Leland Hardee gulped his coffee and stood up suddenly. "I'm sure they'll be just fine here," he said. "Maverick," he began, turning. "Come outside with me, will you?"
Suspecting the worst, Maverick boldly said, "Sure thing!"
They exited together and walked a little ways down to a stream running through some cottonwoods in full leaf.
"Maverick, I have to ask you a favor."
"After taking nearly all my money, you want more?"
Leland looked at him in a baffled way, shaking his head and then saying, "No, but it's just this. That elder boy, Tom, he's been hollerin' up a storm that he wants me to let him go find Katie French, their ma. Or wants that I should do it."
"Yeah, he asked me the same thing."
"I got my sheriffin' duties around here. Wonder if you'd mind makin' the proper inquiries once you get to Denver?"
"Tom said she was last seen in Drinkin' Springs. Why Denver?"

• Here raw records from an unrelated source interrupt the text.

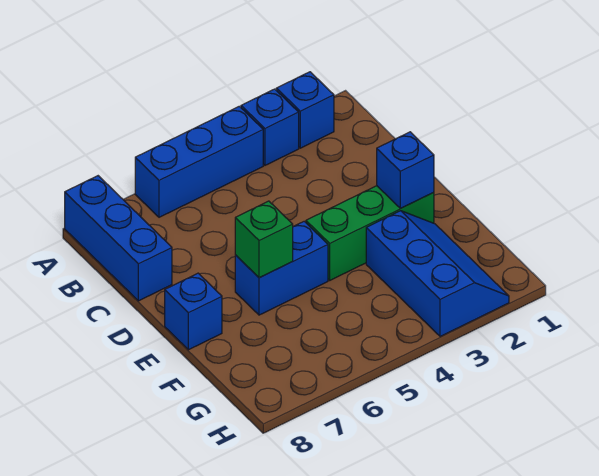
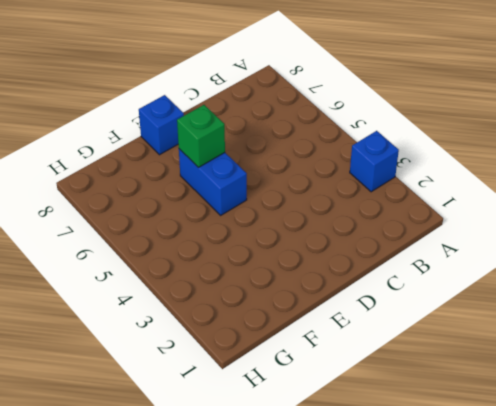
none -> blue 1x1 brick [276,72,334,148]
none -> blue 1x3 brick [135,106,263,217]

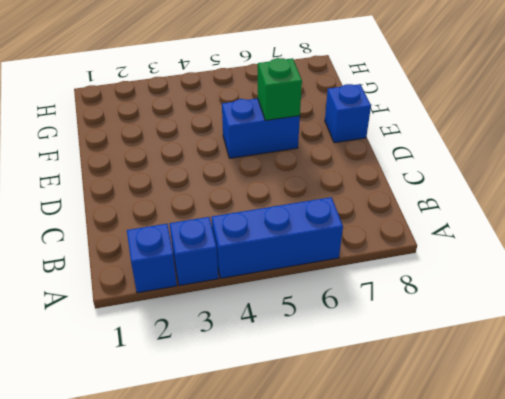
none -> blue 1x3 brick [65,176,172,301]
none -> green 1x3 brick [306,186,434,280]

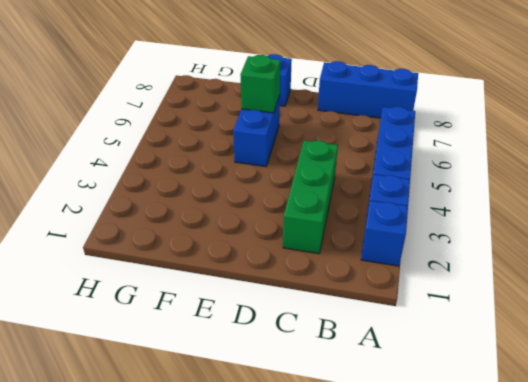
green 1x3 brick [283,141,338,254] -> green 1x3 brick moved to [306,186,434,280]
none -> blue 2x3 slope [366,211,509,337]
none -> blue 1x1 brick [377,132,434,208]

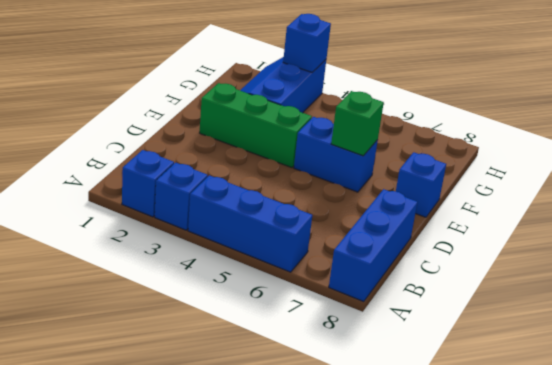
blue 1x1 brick [283,14,331,72] -> blue 1x1 brick moved to [377,132,434,208]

"Asked a friend, familiar with the area. Ain't nobody named Katie anything in Drinkin' Springs. But maybe Denver."
"I'll ask at a few places I know of where she might've ended up. Though maybe she's got respectable and married somebody."
"Wouldn't she send for the young'uns, Maverick, if so?"
"I guess. I'll just do what I can. Only, if I ever get back this way, don't threaten to arrest me like you did that first night in the saloon. I don't cheat at cards."
"You win like you do."
"I understand the game."
Tom and Billy stopped chasing chickens to watch Maverick lead his horse from the barn, check its hoof again, then mount and ride off in the opposite direction from Ellicott City. Tom ran down the road a few yards, but checked himself from calling out. Jasper came up to him, put a long, sinewy arm around his shoulders and turned him back toward the house. Maybe the boys could use a face and arm bath and some shut-eye, too. Billy trudged along behind, as quiet as ever, playing with a ball of string he had found.
For quite a long while, Sheriff Leland Hardee stood in the chicken-infested farmyard and gazed after the vanished gambler on horseback. His eyes were perplexed.